> Problem to solve
Transcribe each line of the material as it is, and drop any picture.

> Materials provided
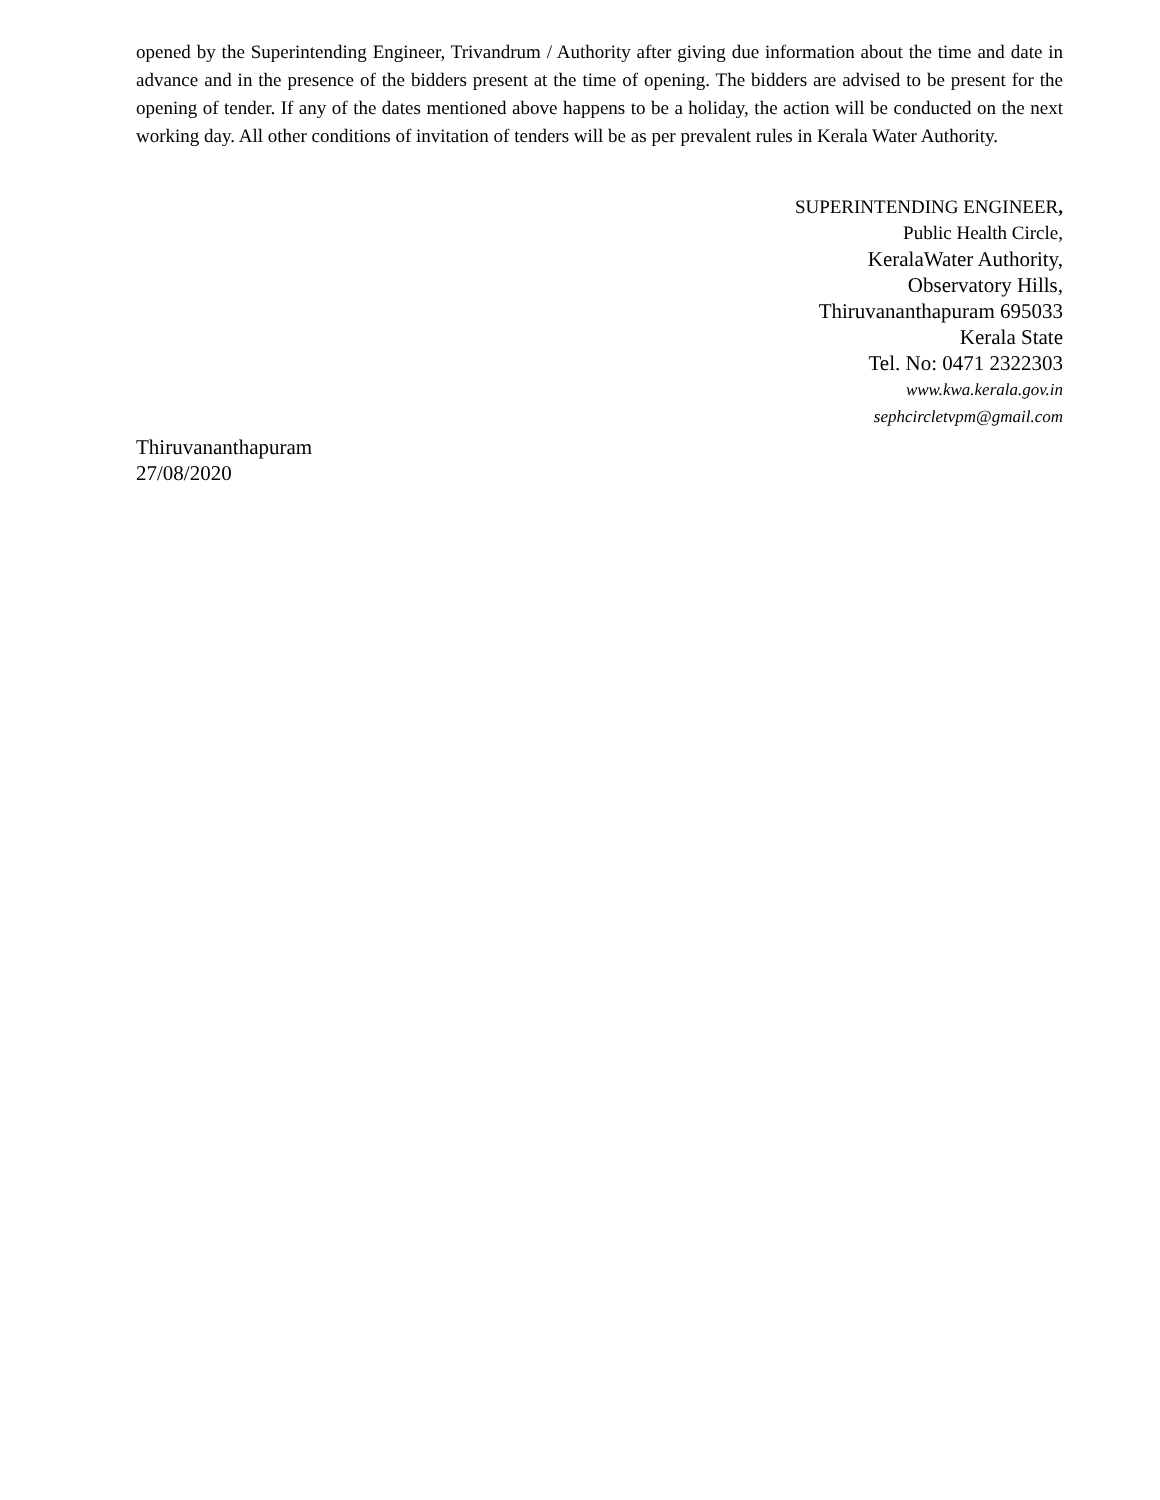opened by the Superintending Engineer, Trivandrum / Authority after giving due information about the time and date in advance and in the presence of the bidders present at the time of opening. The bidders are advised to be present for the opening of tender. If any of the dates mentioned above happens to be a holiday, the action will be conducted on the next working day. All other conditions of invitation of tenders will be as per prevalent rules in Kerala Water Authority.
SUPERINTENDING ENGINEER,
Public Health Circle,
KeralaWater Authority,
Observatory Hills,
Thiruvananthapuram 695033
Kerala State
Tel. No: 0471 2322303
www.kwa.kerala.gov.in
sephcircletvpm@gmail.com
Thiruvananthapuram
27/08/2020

> Response box
opened by the Superintending Engineer, Trivandrum / Authority after giving due information about the time and date in advance and in the presence of the bidders present at the time of opening. The bidders are advised to be present for the opening of tender. If any of the dates mentioned above happens to be a holiday, the action will be conducted on the next working day. All other conditions of invitation of tenders will be as per prevalent rules in Kerala Water Authority.
SUPERINTENDING ENGINEER,
Public Health Circle,
KeralaWater Authority,
Observatory Hills,
Thiruvananthapuram 695033
Kerala State
Tel. No: 0471 2322303
www.kwa.kerala.gov.in
sephcircletvpm@gmail.com
Thiruvananthapuram
27/08/2020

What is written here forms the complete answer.